Legislative Update in Pennsylvania

June 2013Articles In the Zone

House Bill No. 1322 proposes to add provisions to the Pennsylvania Municipalities Planning Code (MPC) that would allow a municipality to charge “review fees for the municipality’s evaluation of conditional use applications” consistent with existing MPC provisions.

The proposed legislation, which its prime sponsor noted reintroduces House Bill No. 1639 of 2011-12, provides that review fees “may include reasonable and necessary charges by the municipality’s professional consultants for review and report on a conditional use application to the municipality.” (The term “professional consultants” is defined in the MPC as “persons who provide expert or professional advice, including, but not limited to, architects, attorneys, certified public accountants, engineers, geologists, land surveyors, landscape architects or planners.”)

House Bill No. 1322 provides that the review fees, among other requirements, (1) may not duplicate review fees charged under subdivision and land development ordinances, (2) must be based upon a schedule established by the municipality in accordance with ordinary and customary charges for similar service in the community and (3) in no event shall exceed the rate or cost charged by the professional consultants for comparable services to the municipality not reimbursed or otherwise imposed on applicants.

The proposed legislation also provides an applicant with the right to dispute the amount of review fees subject to time limitations set forth therein.

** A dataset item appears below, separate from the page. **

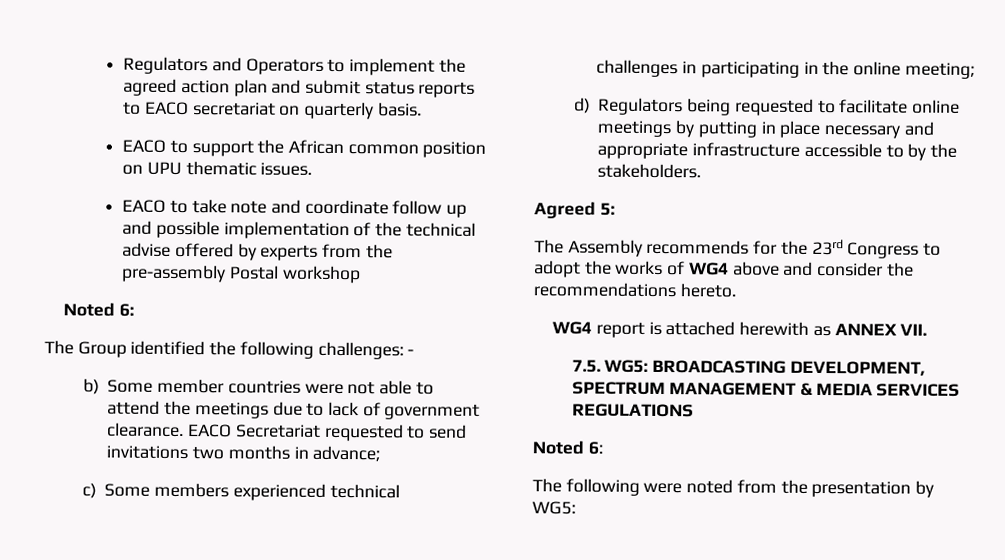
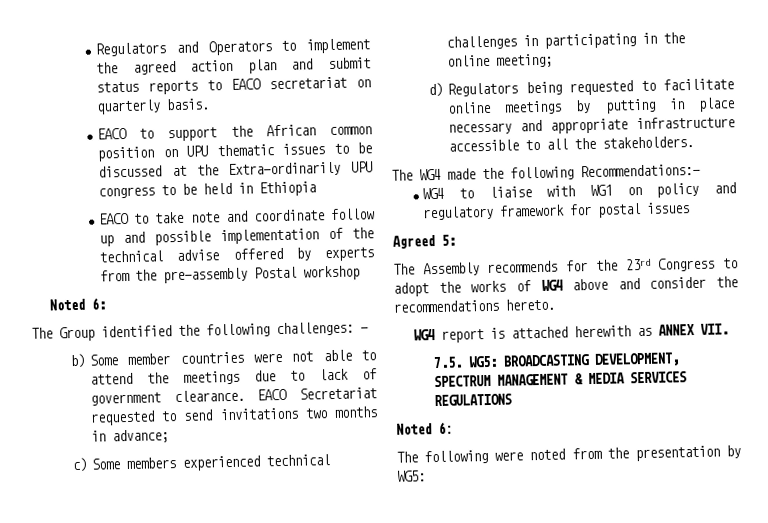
[260,162,313,176] issues. -> [282,142,372,155] [98,161,373,178] [98,181,317,199] issues to be discussed at the Extra-ordinarily UPU congress to be held in Ethiopia
[907,143,927,161] by -> [546,138,569,150] all
(702, 171) none -> [391,163,701,181] [422,182,736,200] [422,202,691,221] // The WG4 made the following Recommendations:- // WG4 to liaise with WG1 on policy and regulatory framework for postal issues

Representative Steven Santarsiero, who represents the 31st Pennsylvania House of Representatives District in Bucks County, is the prime sponsor of House Bill No. 1322. He noted in a memorandum to all House members regarding the proposed legislation that in one instance a “Pennsylvania municipality was billed $108,000 in review fees for a conditional use development.”

As for the status of House Bill No. 1322, it has not yet been passed. House Bill No. 1322 was introduced May 6, 2013, and, on that same day, it was referred to the Committee on Local Government, where it remains.